The Conformer Search Pipeline

Conformational sampling follows a generate-optimize-rank workflow:

  1. Generate candidate conformers with RDKit's ETKDG algorithm (fast, approximate)
  2. Optimize each conformer with AIMNet2 (accurate gradients at ML speed)
  3. Rank by energy and compute Boltzmann populations

This combines the strengths of each method: RDKit provides broad sampling of conformational space, while AIMNet2 provides near-DFT accuracy for energy ranking at a fraction of the cost.
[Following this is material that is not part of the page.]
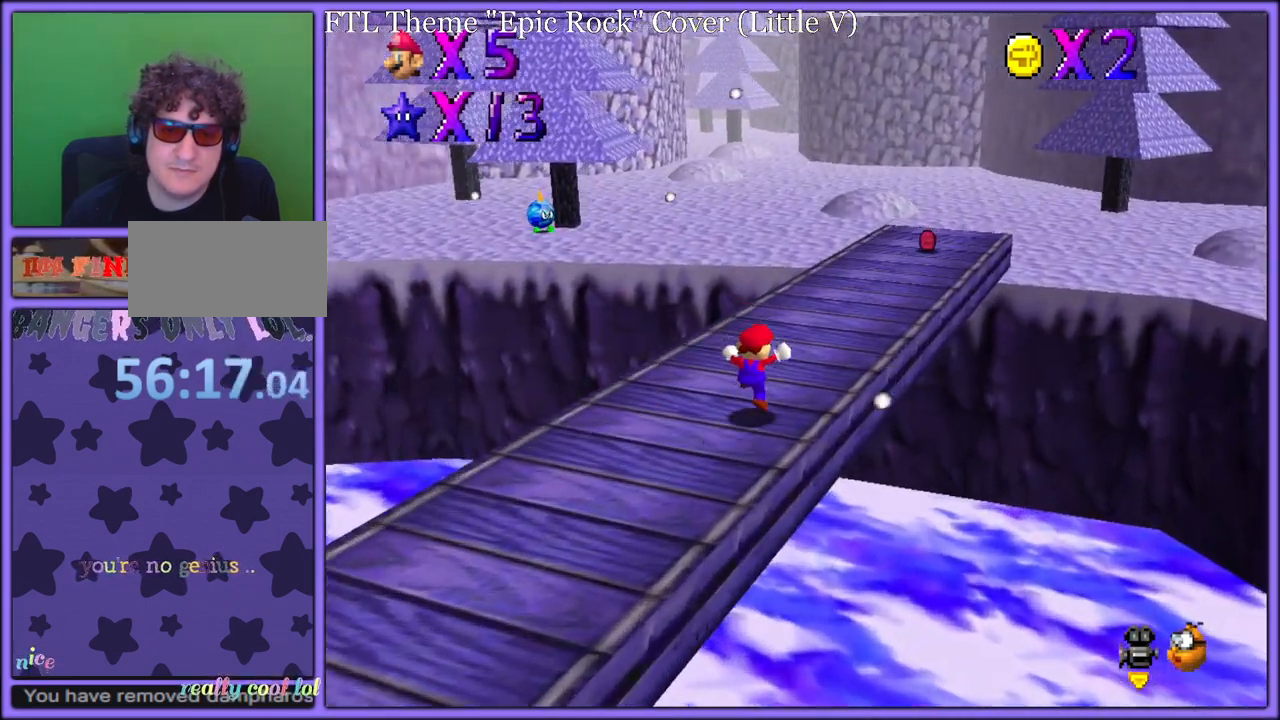
{"dt_ms": 500, "buttons": ["A"], "left_stick": "up", "button_events": [[133, "B", "down"], [233, "B", "up"], [267, "A", "up"], [500, "A", "down"]]}
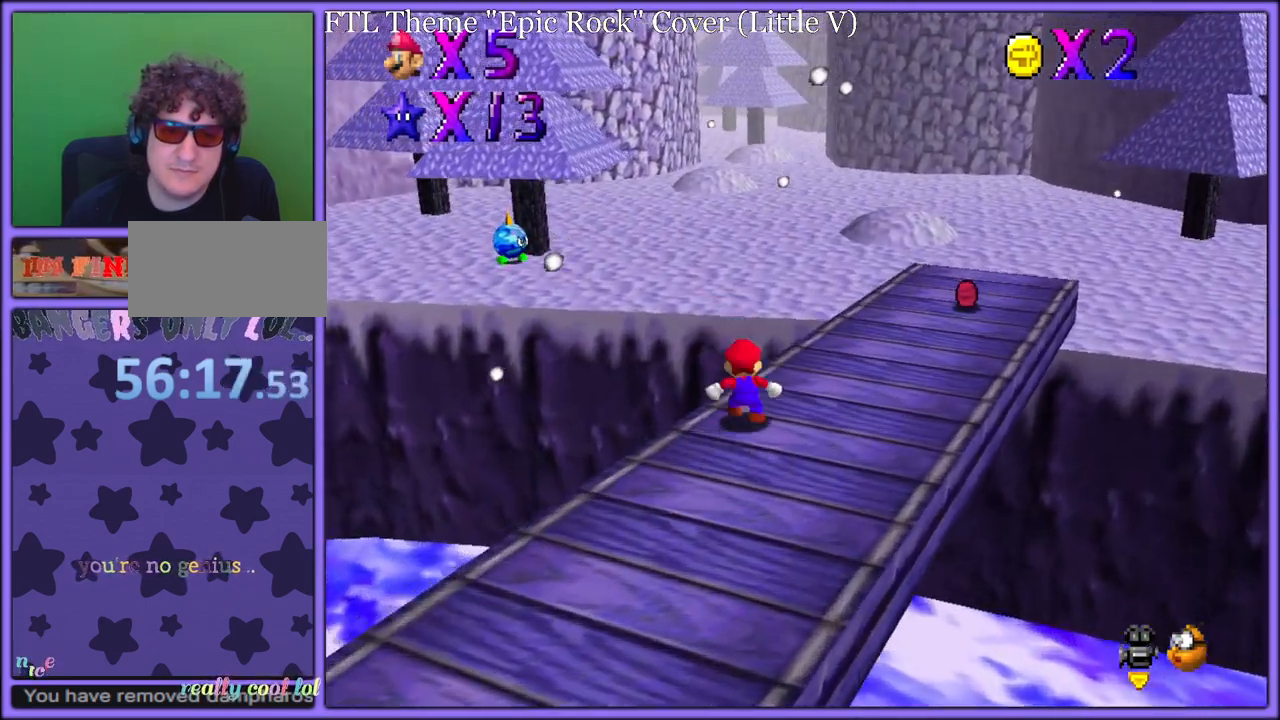
{"dt_ms": 500, "buttons": [], "left_stick": "up", "button_events": [[17, "B", "down"], [17, "R1", "down"], [133, "A", "up"], [133, "B", "up"], [150, "R1", "up"]]}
Model Choice: Speed vs Accuracy

Model Functional Relative Speed Best For
aimnet2_2025 B97-3c (improved) Faster Initial screening, large libraries, many conformers
aimnet2 wB97M-D3 Baseline Final ranking, publication-quality results

!!! tip "Two-stage workflow" For large molecules with many conformers, use aimnet2_2025 to screen and discard high-energy conformers (e.g., > 5 kcal/mol above minimum), then re-optimize the survivors with aimnet2 for final ranking.

Step 1: Generate Conformers with RDKit

RDKit's ETKDG (Experimental Torsion Knowledge Distance Geometry) algorithm generates diverse 3D conformers using torsional preferences from experimental crystal structures.

from rdkit import Chem
from rdkit.Chem import AllChem, rdMolDescriptors

# Parse SMILES and add hydrogens
smiles = "CC(=O)NC(C)C(=O)NC"  # Alanine dipeptide (Ace-Ala-NMe)
mol = Chem.MolFromSmiles(smiles)
mol = Chem.AddHs(mol)

# Count rotatable bonds to estimate conformational complexity
n_rot = rdMolDescriptors.CalcNumRotatableBonds(mol)
print(f"Rotatable bonds: {n_rot}")

# Generate conformers with ETKDG
params = AllChem.ETKDGv3()
params.randomSeed = 42
params.numThreads = 0        # Use all available CPU cores
params.pruneRmsThresh = 0.5  # Remove near-duplicates (Angstrom RMSD)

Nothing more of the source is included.